Data for this exercise:

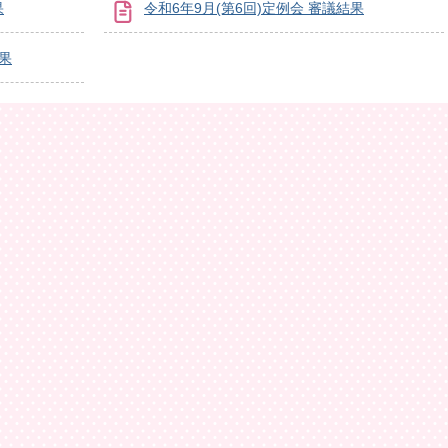
果
令和6年9月(第6回)定例会 審議結果
結果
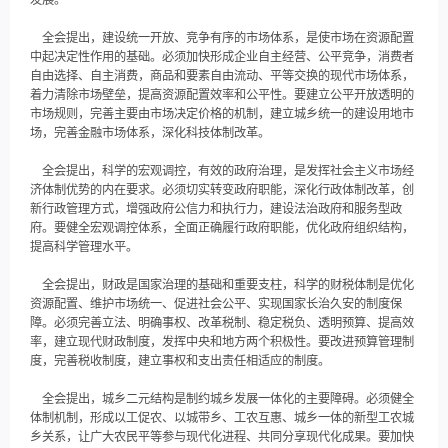
发展。
全会提出，建设统一开放、竞争有序的市场体系，是使市场在资源配置
中起决定性作用的基础。必须加快形成企业自主经营、公平竞争，消费者
自由选择、自主消费，商品和要素自由流动、平等交换的现代市场体系，
着力清除市场壁垒，提高资源配置效率和公平性。要建立公平开放透明的
市场规则，完善主要由市场决定价格的机制，建立城乡统一的建设用地市
场，完善金融市场体系，深化科技体制改革。
全会提出，科学的宏观调控，有效的政府治理，是发挥社会主义市场经
济体制优势的内在要求。必须切实转变政府职能，深化行政体制改革，创
新行政管理方式，增强政府公信力和执行力，建设法治政府和服务型政
府。要健全宏观调控体系，全面正确履行政府职能，优化政府组织结构，
提高科学管理水平。
全会提出，财政是国家治理的基础和重要支柱，科学的财税体制是优化
资源配置、维护市场统一、促进社会公平、实现国家长治久安的制度保
障。必须完善立法、明确事权、改革税制、稳定税负、透明预算、提高效
率，建立现代财政制度，发挥中央和地方两个积极性。要改进预算管理制
度，完善税收制度，建立事权和支出责任相适应的制度。
全会提出，城乡二元结构是制约城乡发展一体化的主要障碍。必须健全
体制机制，形成以工促农、以城带乡、工农互惠、城乡一体的新型工农城
乡关系，让广大农民平等参与现代化进程、共同分享现代化成果。要加快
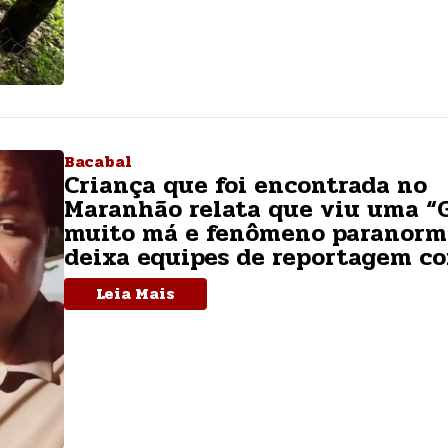
Bacabal
Criança que foi encontrada no
Maranhão relata que viu uma “
muito má e fenômeno paranorm
deixa equipes de reportagem c
Leia Mais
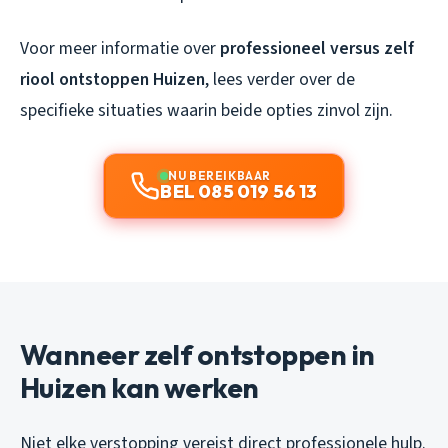
Voor meer informatie over
professioneel versus zelf
riool ontstoppen Huizen
, lees verder over de
specifieke situaties waarin beide opties zinvol zijn.
NU BEREIKBAAR
BEL 085 019 56 13
Wanneer zelf ontstoppen in
Huizen kan werken
Niet elke verstopping vereist direct professionele hulp.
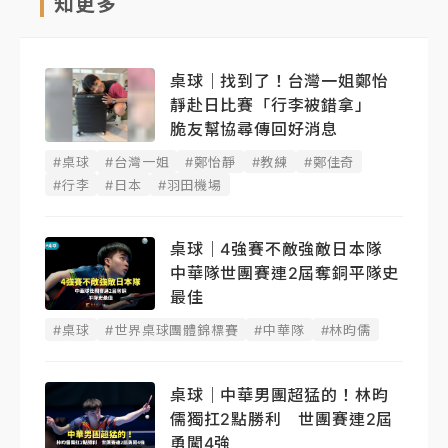
知更多
桌球｜找到了！台灣一姐鄭怡
靜赴日比賽「行李被錯拿」
脆友幫協尋傳回好消息
#桌球
#台灣一姐
#鄭怡靜
#教練
#鄭佳奇
#行李
#日本
#羽田機場
桌球｜4強賽不敵強敵日本隊
中華隊世團賽連2屆奪銅平隊史
最佳
#桌球
#世界桌球團體錦標賽
#中華隊
#林昀儒
桌球｜中華男團超猛的！林昀
儒獨扛2點勝利 世團賽連2屆
勇闖4強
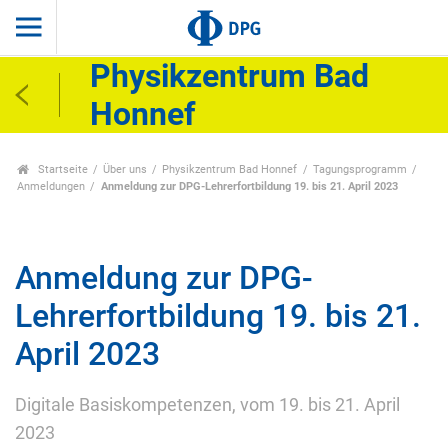
Physikzentrum Bad
Honnef
Startseite
Über uns
Physikzentrum Bad Honnef
Tagungsprogramm
Anmeldungen
Anmeldung zur DPG-Lehrerfortbildung 19. bis 21. April 2023
Anmeldung zur DPG-
Lehrerfortbildung 19. bis 21.
April 2023
Digitale Basiskompetenzen, vom 19. bis 21. April
2023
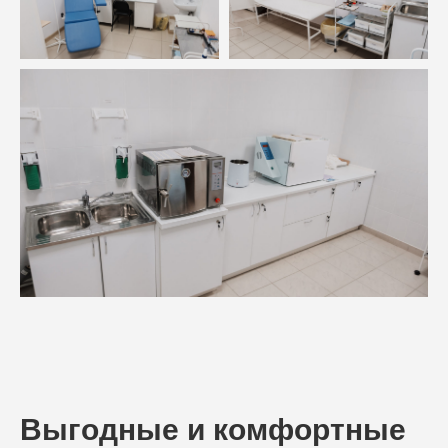
Выгодные и комфортные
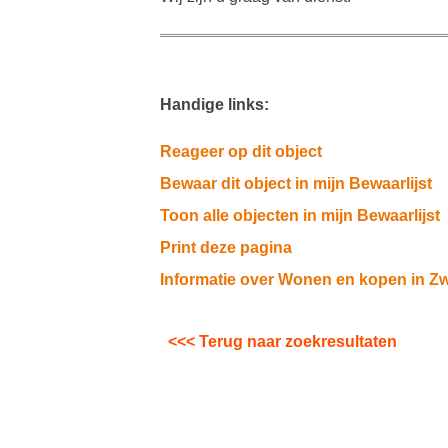
Handige links:
Reageer op dit object
Bewaar dit object in mijn Bewaarlijst
Toon alle objecten in mijn Bewaarlijst
Print deze pagina
Informatie over Wonen en kopen in Z
<<< Terug naar zoekresultaten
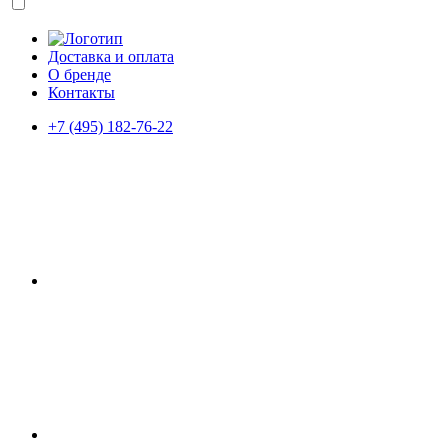
Доставка и оплата
О бренде
Контакты
+7 (495) 182-76-22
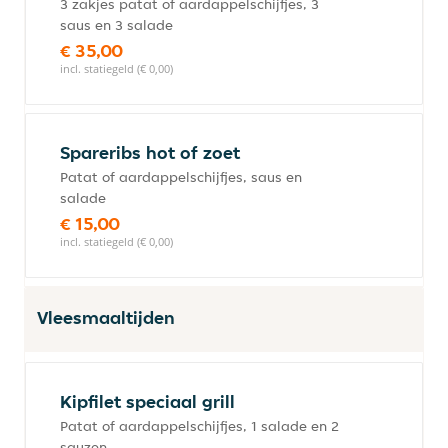
3 zakjes patat of aardappelschijfjes, 3
saus en 3 salade
€ 35,00
incl. statiegeld (€ 0,00)
Spareribs hot of zoet
Patat of aardappelschijfjes, saus en
salade
€ 15,00
incl. statiegeld (€ 0,00)
Vleesmaaltijden
Kipfilet speciaal grill
Patat of aardappelschijfjes, 1 salade en 2
sauzen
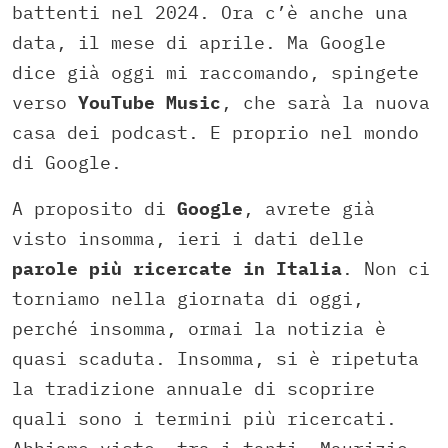
battenti nel 2024. Ora c’è anche una
data, il mese di aprile. Ma Google
dice già oggi mi raccomando, spingete
verso
YouTube Music
, che sarà la nuova
casa dei podcast. E proprio nel mondo
di Google.
A proposito di
Google
, avrete già
visto insomma, ieri i dati delle
parole più ricercate in Italia
. Non ci
torniamo nella giornata di oggi,
perché insomma, ormai la notizia è
quasi scaduta. Insomma, si è ripetuta
la tradizione annuale di scoprire
quali sono i termini più ricercati.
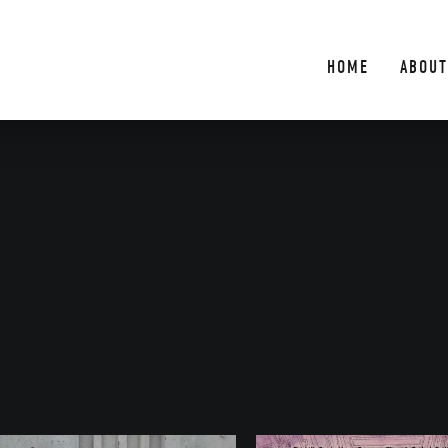
HOME
ABOUT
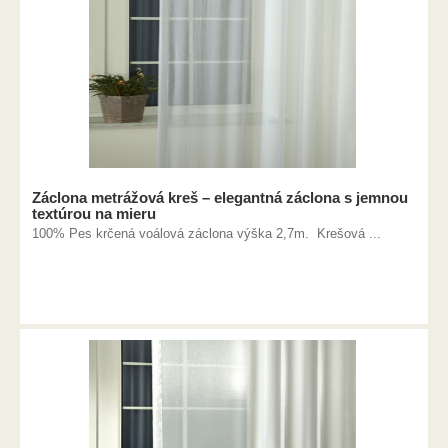
Záclona metrážová kreš – elegantná záclona s jemnou
textúrou na mieru
100% Pes krčená voálová záclona výška 2,7m. Krešová ...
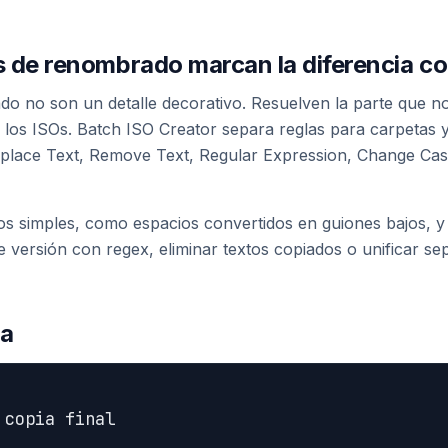
s de renombrado marcan la diferencia co
do no son un detalle decorativo. Resuelven la parte que 
los ISOs. Batch ISO Creator separa reglas para carpetas y
place Text, Remove Text, Regular Expression, Change Cas
sos simples, como espacios convertidos en guiones bajos, 
e versión con regex, eliminar textos copiados o unificar s
da
copia final
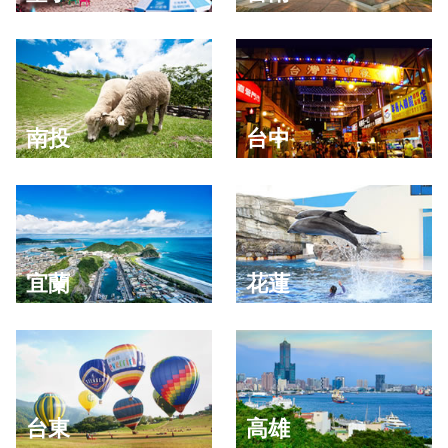
南投
台中
宜蘭
花蓮
台東
高雄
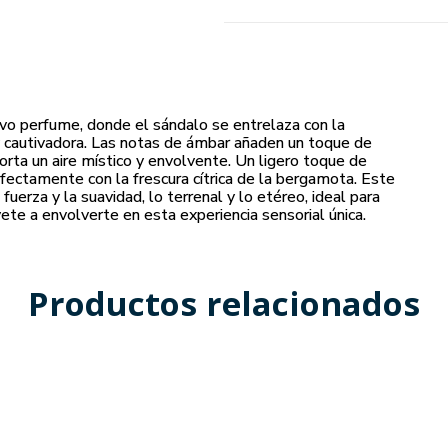
vo perfume, donde el sándalo se entrelaza con la
 y cautivadora. Las notas de ámbar añaden un toque de
porta un aire místico y envolvente. Un ligero toque de
fectamente con la frescura cítrica de la bergamota. Este
a fuerza y la suavidad, lo terrenal y lo etéreo, ideal para
ete a envolverte en esta experiencia sensorial única.
Productos relacionados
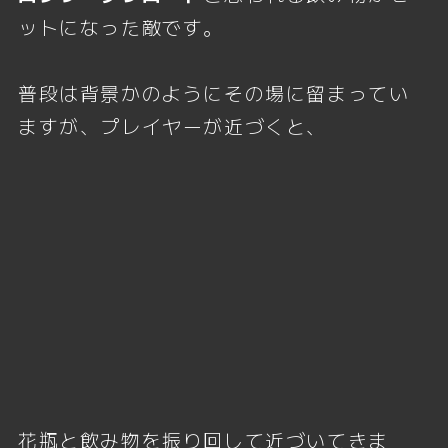
ットになった敵です。
普段は背景かのようにその場に留まってい
ますが、プレイヤーが近づくと、
花瓶と飲み物を振り回して近づいてきま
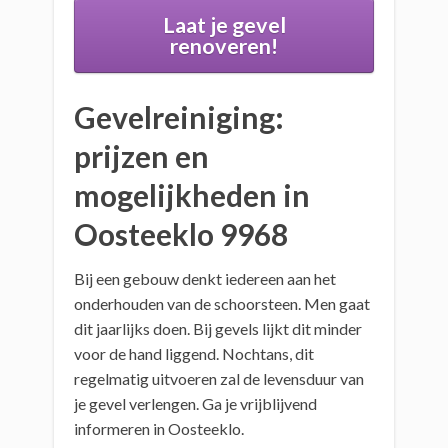
Laat je gevel
renoveren!
Gevelreiniging:
prijzen en
mogelijkheden in
Oosteeklo 9968
Bij een gebouw denkt iedereen aan het
onderhouden van de schoorsteen. Men gaat
dit jaarlijks doen. Bij gevels lijkt dit minder
voor de hand liggend. Nochtans, dit
regelmatig uitvoeren zal de levensduur van
je gevel verlengen. Ga je vrijblijvend
informeren in Oosteeklo.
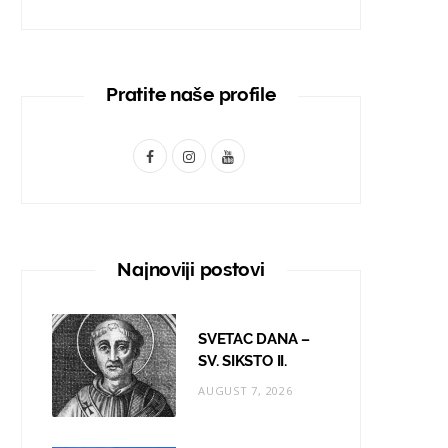
Pratite naše profile
F
I
Y
a
n
o
c
s
u
e
t
T
Najnoviji postovi
b
a
u
o
g
b
SVETAC DANA –
o
r
e
SV. SIKSTO II.
AUGUST 7, 2026
k
a
m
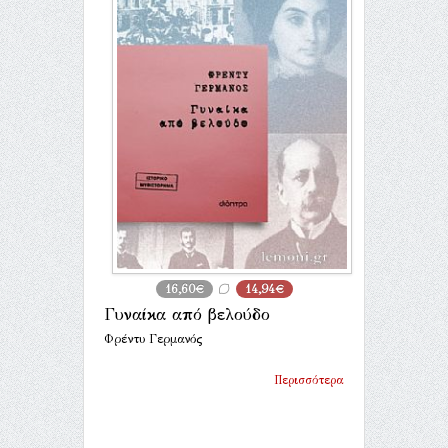
16,60€
14,94€
Γυναίκα από βελούδο
Φρέντυ Γερμανός
Περισσότερα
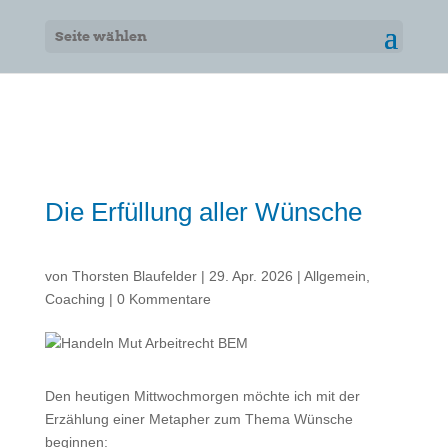
Seite wählen
Die Erfüllung aller Wünsche
von
Thorsten Blaufelder
|
29. Apr. 2026
|
Allgemein
,
Coaching
|
0 Kommentare
Den heutigen Mittwochmorgen möchte ich mit der
Erzählung einer Metapher zum Thema Wünsche
beginnen:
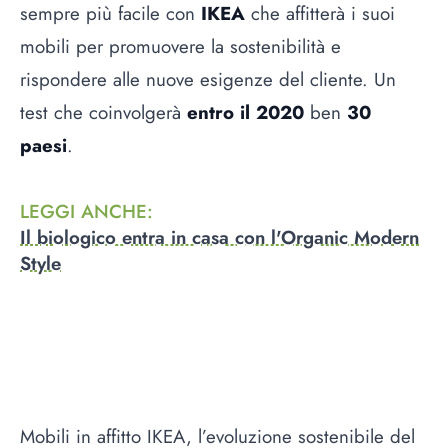
sempre più facile con
IKEA
che affitterà i suoi
mobili per promuovere la sostenibilità e
rispondere alle nuove esigenze del cliente. Un
test che coinvolgerà
entro il 2020
ben
30
paesi
.
LEGGI ANCHE
:
Il biologico entra in casa con l'Organic Modern
Style
Mobili in affitto IKEA, l’evoluzione sostenibile del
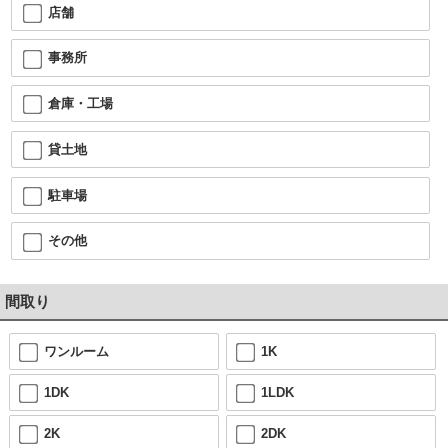
店舗
事務所
倉庫・工場
貸土地
駐車場
その他
間取り
ワンルーム
1K
1DK
1LDK
2K
2DK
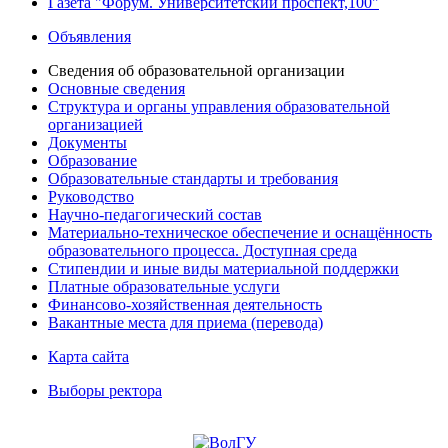
Газета "Форум. Университетский проспект,100"
Объявления
Сведения об образовательной организации
Основные сведения
Структура и органы управления образовательной
организацией
Документы
Образование
Образовательные стандарты и требования
Руководство
Научно-педагогический состав
Материально-техническое обеспечение и оснащённость
образовательного процесса. Доступная среда
Стипендии и иные виды материальной поддержки
Платные образовательные услуги
Финансово-хозяйственная деятельность
Вакантные места для приема (перевода)
Карта сайта
Выборы ректора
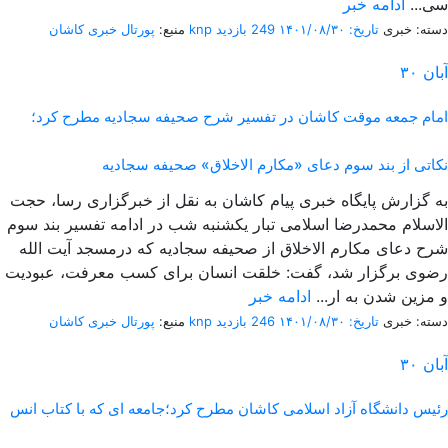
سی...
ادامه خبر
دسته: خبری
تاریخ: ۱۴۰۱/۰۸/۳۰
249 بازدید
پورتال خبری كاشان knp
منبع:
آبان
۳۰
امام جمعه موقت کاشان در تفسیر شرح صحیفه سجادیه مطرح کرد؛
نکاتی از بند سوم دعای «مکارم الاخلاق» صحیفه سجادیه
به گزارش پایگاه خبری پیام کاشان به نقل از خبرگزاری رسا، حجت
الاسلام محمدرضا اسلامی تبار یکشنبه شب در ادامه تفسیر بند سوم
شرح دعای مکارم الاخلاق از صحیفه سجادیه که درمسجد آیت الله
رضوی برگزار شد، گفت: خلقت انسان برای کسب معرفت، عبودیت
و مزین شدن به ار...
ادامه خبر
دسته: خبری
تاریخ: ۱۴۰۱/۰۸/۳۰
246 بازدید
پورتال خبری كاشان knp
منبع:
آبان
۳۰
رئیس دانشگاه آزاد اسلامی کاشان مطرح کرد؛جامعه ای که با کتاب انس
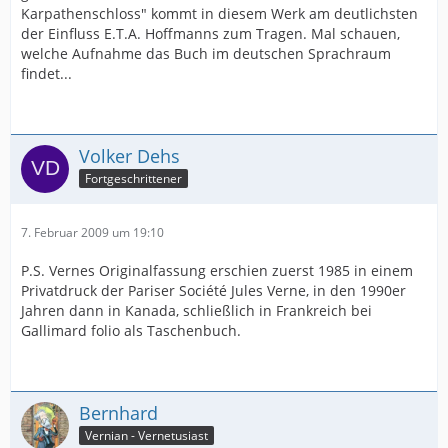
Karpathenschloss" kommt in diesem Werk am deutlichsten
der Einfluss E.T.A. Hoffmanns zum Tragen. Mal schauen,
welche Aufnahme das Buch im deutschen Sprachraum
findet...
Volker Dehs
Fortgeschrittener
7. Februar 2009 um 19:10
P.S. Vernes Originalfassung erschien zuerst 1985 in einem
Privatdruck der Pariser Société Jules Verne, in den 1990er
Jahren dann in Kanada, schließlich in Frankreich bei
Gallimard folio als Taschenbuch.
Bernhard
Vernian - Vernetusiast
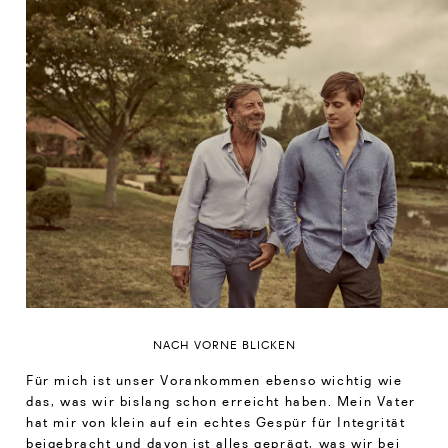
NACH VORNE BLICKEN
Für mich ist unser Vorankommen ebenso wichtig wie
das, was wir bislang schon erreicht haben. Mein Vater
hat mir von klein auf ein echtes Gespür für Integrität
beigebracht und davon ist alles geprägt, was wir bei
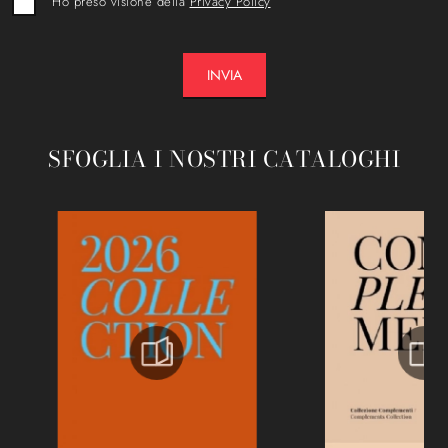
Ho preso visione della
Privacy Policy
INVIA
SFOGLIA I NOSTRI CATALOGHI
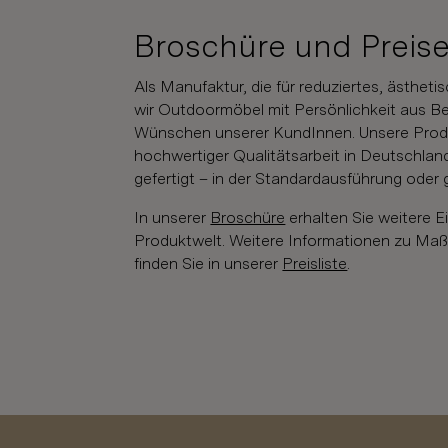
Broschüre und Preis
Als Manufaktur, die für reduziertes, ästheti
wir Outdoormöbel mit Persönlichkeit aus B
Wünschen unserer KundInnen. Unsere Produk
hochwertiger Qualitätsarbeit in Deutschland
gefertigt – in der Standardausführung oder ga
In unserer
Broschüre
erhalten Sie weitere E
Produktwelt. Weitere Informationen zu Ma
finden Sie in unserer
Preisliste
.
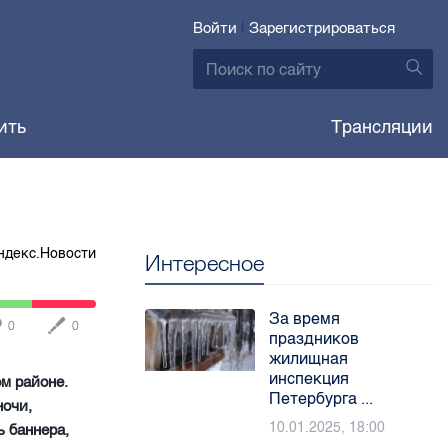
Войти
|
Зарегистрироваться
ить
Трансляции
ндекс.Новости
Интересное
За время
0
0
праздников
жилищная
инспекция
м районе.
Петербурга ...
ночи,
10.01.2025, 18:00
 баннера,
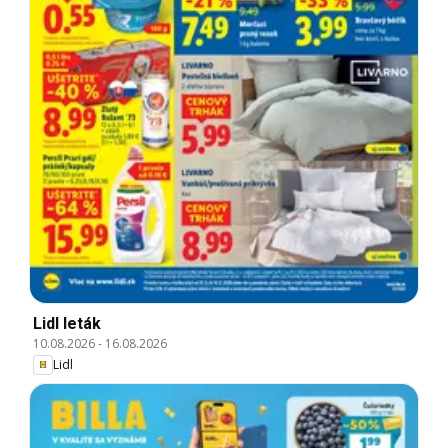
Lidl leták
10.08.2026
-
16.08.2026
Lidl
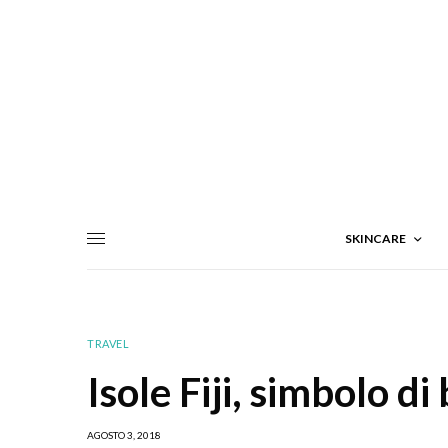
SKINCARE
TRAVEL
Isole Fiji, simbolo di
AGOSTO 3, 2018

How to complete this task: What you return must match the lines above from the one with "welche Aufnahme das" through the one with "Für mich ist" exactly, with both ends included and the pictures excluded.

Result of the task:
welche Aufnahme das Buch im deutschen Sprachraum
findet...
Volker Dehs
Fortgeschrittener
7. Februar 2009 um 19:10
P.S. Vernes Originalfassung erschien zuerst 1985 in einem
Privatdruck der Pariser Société Jules Verne, in den 1990er
Jahren dann in Kanada, schließlich in Frankreich bei
Gallimard folio als Taschenbuch.
Bernhard
Vernian - Vernetusiast
NACH VORNE BLICKEN
Für mich ist unser Vorankommen ebenso wichtig wie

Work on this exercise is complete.